I just can’t help but think that it’s a Bad Thing for academic and nonprofit services like ours – services that are working to be open, and public, and values aligned with our communities – to be dependent upon Silicon Valley megacorps for our very presence. We need alternatives. Real alternatives. And I fear that we’re going to have to invent them, because as the example of open access publishing demonstrates, waiting to see what commercial providers come up with is certain to increase our lock-in, and increase the level of resources they extract from our campuses.
So what might it look like if our infrastructure for the future of knowledge production and dissemination was community-led all the way down? What might enable the Commons to leave AWS behind and instead contribute our resources to supporting a truly shared, openly governed, not-for-profit cloud service? Could such a service be collaborative, with all member research institutions and organizations paying into a shared, professionally staffed data center?
King’s College London and Jisc think so – they established the first collaborative research data center in the world nine years ago, precisely in order to help UK institutions achieve economies of scale, to increase energy efficiency, and to reduce costs. Of course, it’s a lot easier to get all the UK institutions of higher education on board with such a centralized initiative, partly because there are fewer of them and partly because they are all centrally funded.

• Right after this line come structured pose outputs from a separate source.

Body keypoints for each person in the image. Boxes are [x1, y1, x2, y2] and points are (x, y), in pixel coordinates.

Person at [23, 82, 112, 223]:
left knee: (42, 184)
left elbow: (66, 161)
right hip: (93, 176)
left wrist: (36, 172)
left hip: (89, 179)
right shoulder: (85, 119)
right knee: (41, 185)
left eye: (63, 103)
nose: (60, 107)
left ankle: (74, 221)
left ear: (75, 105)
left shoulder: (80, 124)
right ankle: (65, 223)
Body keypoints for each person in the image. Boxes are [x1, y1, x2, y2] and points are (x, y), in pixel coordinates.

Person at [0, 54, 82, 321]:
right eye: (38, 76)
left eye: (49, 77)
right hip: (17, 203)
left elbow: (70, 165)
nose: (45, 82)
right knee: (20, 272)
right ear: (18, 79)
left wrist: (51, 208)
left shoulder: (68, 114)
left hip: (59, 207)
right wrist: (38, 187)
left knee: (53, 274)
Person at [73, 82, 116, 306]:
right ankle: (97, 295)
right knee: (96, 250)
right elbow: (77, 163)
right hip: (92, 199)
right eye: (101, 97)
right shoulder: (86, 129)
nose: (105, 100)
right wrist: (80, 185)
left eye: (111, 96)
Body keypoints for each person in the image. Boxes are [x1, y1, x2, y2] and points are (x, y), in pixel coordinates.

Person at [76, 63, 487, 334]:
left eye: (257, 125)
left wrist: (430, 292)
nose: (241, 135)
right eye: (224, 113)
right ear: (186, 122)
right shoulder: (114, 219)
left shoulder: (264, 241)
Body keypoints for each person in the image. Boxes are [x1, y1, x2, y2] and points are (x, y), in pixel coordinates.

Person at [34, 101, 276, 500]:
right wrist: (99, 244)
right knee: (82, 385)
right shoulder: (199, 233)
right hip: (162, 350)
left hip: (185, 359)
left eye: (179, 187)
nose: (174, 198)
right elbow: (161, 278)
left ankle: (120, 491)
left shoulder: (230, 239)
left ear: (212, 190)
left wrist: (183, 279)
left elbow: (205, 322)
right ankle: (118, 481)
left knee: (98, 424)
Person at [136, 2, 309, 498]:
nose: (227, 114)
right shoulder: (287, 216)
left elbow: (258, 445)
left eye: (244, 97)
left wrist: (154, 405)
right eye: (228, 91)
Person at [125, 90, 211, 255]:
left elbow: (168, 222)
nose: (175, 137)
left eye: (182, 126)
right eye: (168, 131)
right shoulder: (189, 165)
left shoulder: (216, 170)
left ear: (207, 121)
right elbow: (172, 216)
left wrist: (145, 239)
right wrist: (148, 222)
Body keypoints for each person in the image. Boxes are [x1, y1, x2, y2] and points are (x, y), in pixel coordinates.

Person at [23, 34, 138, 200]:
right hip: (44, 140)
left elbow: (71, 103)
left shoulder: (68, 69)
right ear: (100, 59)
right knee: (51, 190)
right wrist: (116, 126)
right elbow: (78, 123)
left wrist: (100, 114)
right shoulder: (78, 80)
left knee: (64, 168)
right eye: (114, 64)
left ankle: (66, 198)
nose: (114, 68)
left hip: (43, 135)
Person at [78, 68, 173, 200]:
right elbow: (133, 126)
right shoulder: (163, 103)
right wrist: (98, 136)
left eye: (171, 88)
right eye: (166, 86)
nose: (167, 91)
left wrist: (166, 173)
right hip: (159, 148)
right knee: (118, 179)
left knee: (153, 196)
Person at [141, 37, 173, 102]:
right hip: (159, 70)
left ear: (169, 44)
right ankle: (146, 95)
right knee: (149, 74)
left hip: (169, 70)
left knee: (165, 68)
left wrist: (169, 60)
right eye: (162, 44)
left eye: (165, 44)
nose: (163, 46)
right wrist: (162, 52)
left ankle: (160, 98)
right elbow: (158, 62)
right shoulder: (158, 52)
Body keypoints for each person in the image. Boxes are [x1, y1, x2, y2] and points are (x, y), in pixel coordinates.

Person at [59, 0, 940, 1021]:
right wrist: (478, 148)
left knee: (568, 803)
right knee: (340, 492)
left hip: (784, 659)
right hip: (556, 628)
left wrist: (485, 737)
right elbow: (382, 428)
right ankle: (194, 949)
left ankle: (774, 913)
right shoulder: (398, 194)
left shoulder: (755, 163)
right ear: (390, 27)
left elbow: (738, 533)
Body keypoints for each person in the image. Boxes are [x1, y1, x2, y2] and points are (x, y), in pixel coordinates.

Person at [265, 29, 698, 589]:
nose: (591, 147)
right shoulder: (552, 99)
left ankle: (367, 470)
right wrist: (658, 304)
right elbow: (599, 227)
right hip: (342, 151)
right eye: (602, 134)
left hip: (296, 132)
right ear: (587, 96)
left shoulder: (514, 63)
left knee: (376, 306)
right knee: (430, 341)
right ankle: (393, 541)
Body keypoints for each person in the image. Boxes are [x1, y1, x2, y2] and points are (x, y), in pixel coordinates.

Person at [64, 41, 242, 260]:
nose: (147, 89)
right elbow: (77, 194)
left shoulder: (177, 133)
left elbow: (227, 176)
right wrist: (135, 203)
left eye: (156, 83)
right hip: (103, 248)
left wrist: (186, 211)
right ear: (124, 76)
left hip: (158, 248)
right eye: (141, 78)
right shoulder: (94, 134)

But what if Internet2, for instance, instead of restricting its areas of interest to networking and protocols, and instead of offering to connect member institutions with corporate cloud services, instead provided a real alternative – one that was not just developed for the academic community but that would be governed by that community? What if each member institution or organization agreed to contribute its existing infrastructure, along with its annual maintenance budget, to a shared, distributed, community-owned cloud computing center? Could excess capacity then be offered at reasonable prices to other nonprofit institutions or organizations or projects like mine, in a way that might entice them away from the Silicon Valley megacorps? Would our institutions, our libraries, our publishers, and our many other web-based projects find themselves with better control over their futures?

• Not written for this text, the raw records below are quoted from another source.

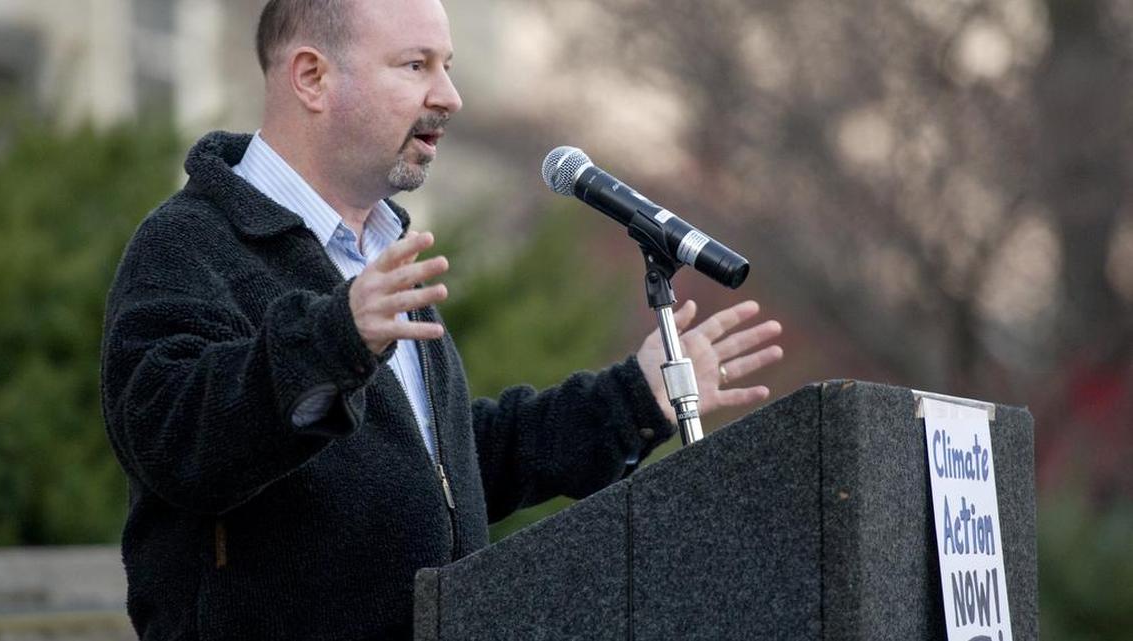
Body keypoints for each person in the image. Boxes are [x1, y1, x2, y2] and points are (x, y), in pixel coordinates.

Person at [99, 0, 784, 638]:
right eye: (416, 65)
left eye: (447, 67)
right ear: (311, 77)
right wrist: (334, 339)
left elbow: (448, 468)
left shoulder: (383, 252)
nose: (449, 97)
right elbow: (174, 438)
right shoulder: (189, 245)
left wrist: (634, 399)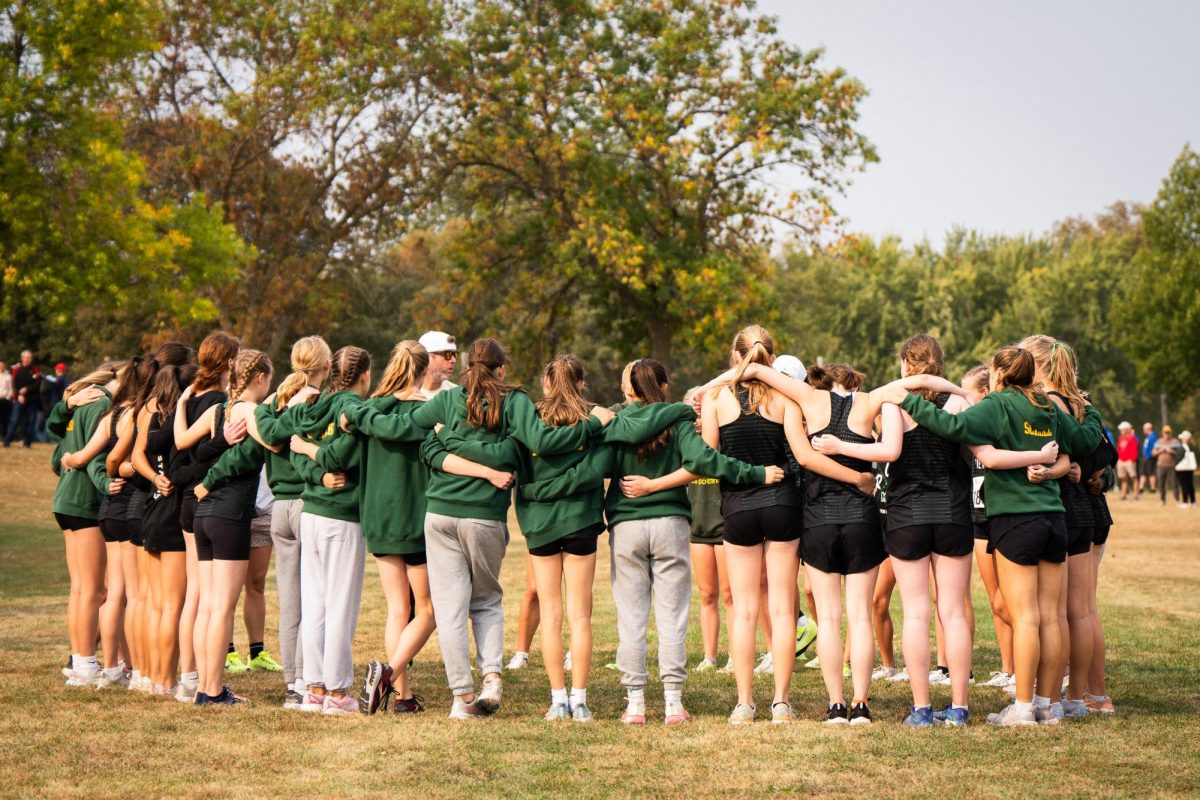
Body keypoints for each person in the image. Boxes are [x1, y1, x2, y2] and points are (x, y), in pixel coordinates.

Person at [520, 358, 783, 725]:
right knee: (672, 617)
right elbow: (705, 460)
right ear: (664, 385)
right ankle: (673, 702)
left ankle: (635, 703)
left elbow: (592, 463)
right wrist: (756, 472)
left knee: (631, 617)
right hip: (671, 524)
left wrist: (539, 488)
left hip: (627, 526)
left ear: (628, 389)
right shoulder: (678, 420)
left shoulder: (614, 422)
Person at [874, 345, 1103, 727]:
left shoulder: (998, 405)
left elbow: (953, 428)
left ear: (999, 373)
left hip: (1016, 518)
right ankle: (1050, 704)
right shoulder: (1048, 405)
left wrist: (909, 403)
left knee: (1026, 616)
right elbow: (1083, 440)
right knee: (1052, 617)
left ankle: (1025, 707)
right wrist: (1088, 410)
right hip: (1054, 519)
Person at [703, 327, 880, 725]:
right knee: (783, 611)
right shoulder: (786, 398)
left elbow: (709, 458)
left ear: (736, 357)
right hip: (784, 507)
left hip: (738, 507)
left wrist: (744, 471)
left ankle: (745, 703)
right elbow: (802, 456)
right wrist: (856, 478)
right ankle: (781, 702)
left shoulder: (717, 398)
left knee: (745, 610)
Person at [189, 350, 275, 705]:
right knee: (221, 607)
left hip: (204, 513)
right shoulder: (247, 410)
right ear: (259, 378)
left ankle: (206, 687)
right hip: (230, 514)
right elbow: (272, 441)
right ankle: (212, 689)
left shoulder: (220, 409)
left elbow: (191, 447)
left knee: (209, 606)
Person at [172, 332, 241, 702]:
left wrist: (182, 403)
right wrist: (223, 442)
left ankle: (191, 677)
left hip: (188, 503)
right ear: (230, 362)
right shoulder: (219, 402)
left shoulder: (194, 396)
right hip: (207, 496)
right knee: (203, 598)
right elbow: (195, 452)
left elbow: (180, 442)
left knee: (195, 595)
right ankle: (200, 681)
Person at [46, 363, 121, 686]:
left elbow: (55, 457)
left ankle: (79, 661)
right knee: (94, 590)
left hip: (65, 501)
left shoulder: (82, 402)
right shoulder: (103, 404)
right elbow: (93, 458)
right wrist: (106, 483)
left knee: (81, 589)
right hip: (85, 502)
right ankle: (87, 665)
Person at [5, 350, 42, 447]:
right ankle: (7, 441)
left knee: (30, 422)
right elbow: (13, 384)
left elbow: (38, 383)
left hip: (32, 400)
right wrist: (19, 395)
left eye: (30, 357)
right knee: (14, 420)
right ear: (22, 358)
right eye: (26, 357)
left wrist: (27, 389)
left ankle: (27, 442)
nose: (28, 359)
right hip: (19, 400)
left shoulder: (35, 369)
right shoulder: (17, 369)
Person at [418, 331, 459, 397]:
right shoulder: (406, 394)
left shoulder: (456, 395)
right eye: (447, 354)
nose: (453, 360)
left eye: (455, 355)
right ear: (427, 357)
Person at [1152, 425, 1182, 506]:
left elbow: (1179, 453)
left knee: (1174, 483)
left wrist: (1170, 451)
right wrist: (1161, 450)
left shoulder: (1175, 442)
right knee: (1161, 484)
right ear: (1163, 433)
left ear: (1170, 433)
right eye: (1165, 432)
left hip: (1171, 466)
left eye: (1168, 432)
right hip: (1160, 466)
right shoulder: (1159, 442)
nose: (1167, 434)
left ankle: (1177, 501)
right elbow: (1153, 453)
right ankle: (1162, 501)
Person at [1115, 422, 1139, 500]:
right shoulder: (1120, 438)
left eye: (1122, 429)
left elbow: (1135, 449)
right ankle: (1124, 495)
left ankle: (1135, 495)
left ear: (1126, 429)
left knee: (1134, 478)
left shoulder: (1132, 438)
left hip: (1129, 461)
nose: (1121, 431)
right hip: (1121, 461)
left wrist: (1132, 459)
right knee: (1124, 479)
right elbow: (1118, 449)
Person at [1176, 431, 1196, 507]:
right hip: (1190, 468)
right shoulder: (1192, 447)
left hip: (1182, 469)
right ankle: (1192, 501)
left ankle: (1185, 502)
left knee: (1184, 485)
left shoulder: (1182, 448)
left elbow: (1178, 459)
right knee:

None of what I’m suggesting here would be easy, and a lot of the questions I’ve just asked fall – at least for the moment – into the realm of the pipe dream. But if we were to be willing to press forward with them, we might find ourselves in a world in which the scholarly communication infrastructures on which we build, develop, design, and publish our work can help us foster rather than hinder social and epistemic justice, can empower communities of practice by centering their needs and their work to meet them, and can enable trustworthy community governance and decision-making in support of truly open, public, shared infrastructures for the future of knowledge production.